But that’s not my motivation, and it should be plain that it isn’t. I’ve bent over backwards here to be clear about the way words are used. When I use “neo-Darwinism”, I’m not using it to call up culture-war feelings. I’m using it the same way that Mayr, Gould, etc. would use it in their books explaining the history of evolutionary thought. Not every word ending in “ism” is used for rhetorical or demagogical purposes. Sometimes the word is used just to characterize a theory or hypothesis. That is my only intention.
When Behe talks about neo-Darwinism in his critique of it, he isn’t equating the term with atheism, materialism, the end of civilization, etc. He is referring to mechanism of random mutations filtered by natural selection. He thinks that such a mechanism is an inadequate explanation of evolution. Nothing culture-war is intended. (What some bloggers of ID persuasion might do with Behe’s terminology is another matter.)
Shapiro thinks that modern evolutionary theory has been too “neo-Darwinian”. If he is wrong in his characterization, you can call him on that. But he’s not using the term as a synonym for atheism or materialism. He is using it to specify a particular view of how evolution works, a view which he thinks is inadequate.
I happen to think that Darwin’s Origin of Species is a great book. Wrong, in many ways, but still great, as a work of human thought. I teach it in my courses as a great book. I don’t teach that Darwin was an atheist or that accepting evolution makes one an atheist, or that evolution is responsible for all the evils of the modern world. I don’t teach that Christianity is incompatible with evolution (though certain Christian doctrines might be incompatible with certain understandings of how evolution works). I don’t teach that evolution is incompatible with intelligent design. I don’t try to dissuade students from accepting evolution. I have them read Darwin, Paley, Behe, Lamoureux, Dawkins, and other things, and ask them to get straight exactly what these people are saying, without relying on hearsay or bloggers. Then I ask them to make up their own minds about Darwin, evolution, neo-Darwinism, Behe, Dawkins, Collins, etc. My goal is to educate, not to promote culture-war polarization.

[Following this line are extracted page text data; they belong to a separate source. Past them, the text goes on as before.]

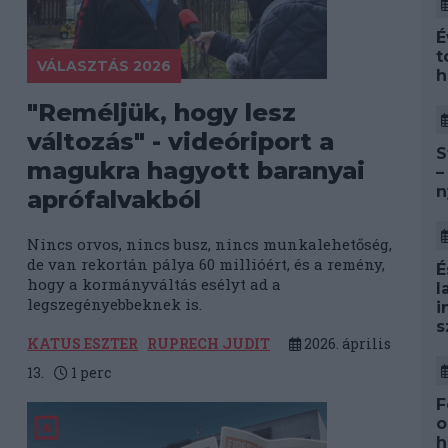
É
t
VÁLASZTÁS 2026
h
"Reméljük, hogy lesz
változás" - videóriport a
S
magukra hagyott baranyai
–
n
aprófalvakból
Nincs orvos, nincs busz, nincs munkalehetőség,
de van rekortán pálya 60 millióért, és a remény,
É
hogy a kormányváltás esélyt ad a
l
legszegényebbeknek is.
i
s
KATUS ESZTER
RUPRECH JUDIT
2026. április
13.
1
perc
F
o
h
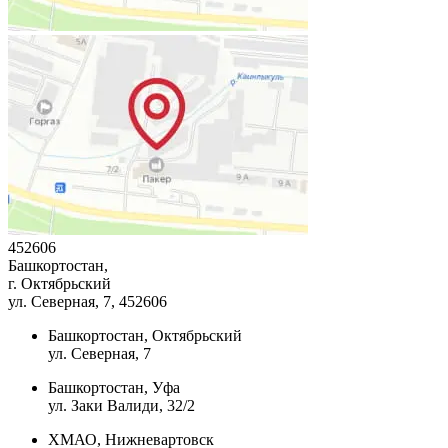
452606
Башкортостан,
г. Октябрьский
ул. Северная, 7
, 452606
Башкортостан, Октябрьский
ул. Северная, 7
Башкортостан, Уфа
ул. Заки Валиди, 32/2
ХМАО, Нижневартовск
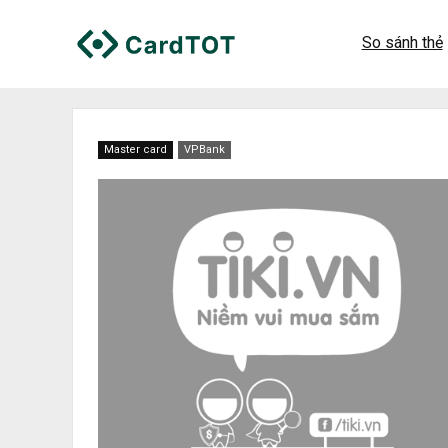
So sánh thẻ
Master card
VPBank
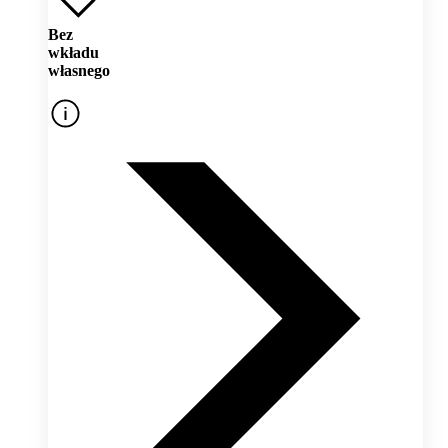
Bez
wkładu
własnego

Science and religion are not intrinsically at war. Neither are evolution and creation. But that doesn’t mean I have to be supine before any declaration about how evolution works coming from any stray scientist arguing on the internet. I don’t have to accept that any particular individual here or on any blog site is the world’s expert on evolutionary mechanisms. I can be critical of the claims of individuals, without condemning evolution itself, or without painting all of modern science as wrong and Godless.
I think that science is one of the greatest human achievements. I think anti-science is a bad feature of American culture. But so are scientism and militant anti-religion. I’m trying to remain skeptical of all extreme claims in these debates, and to get people in the habit of reading authors before they reject them, and listening carefully to views that are not their own before instinctively pushing them away. Both religious believers and atheist scientists sometimes have the tendency to do these things.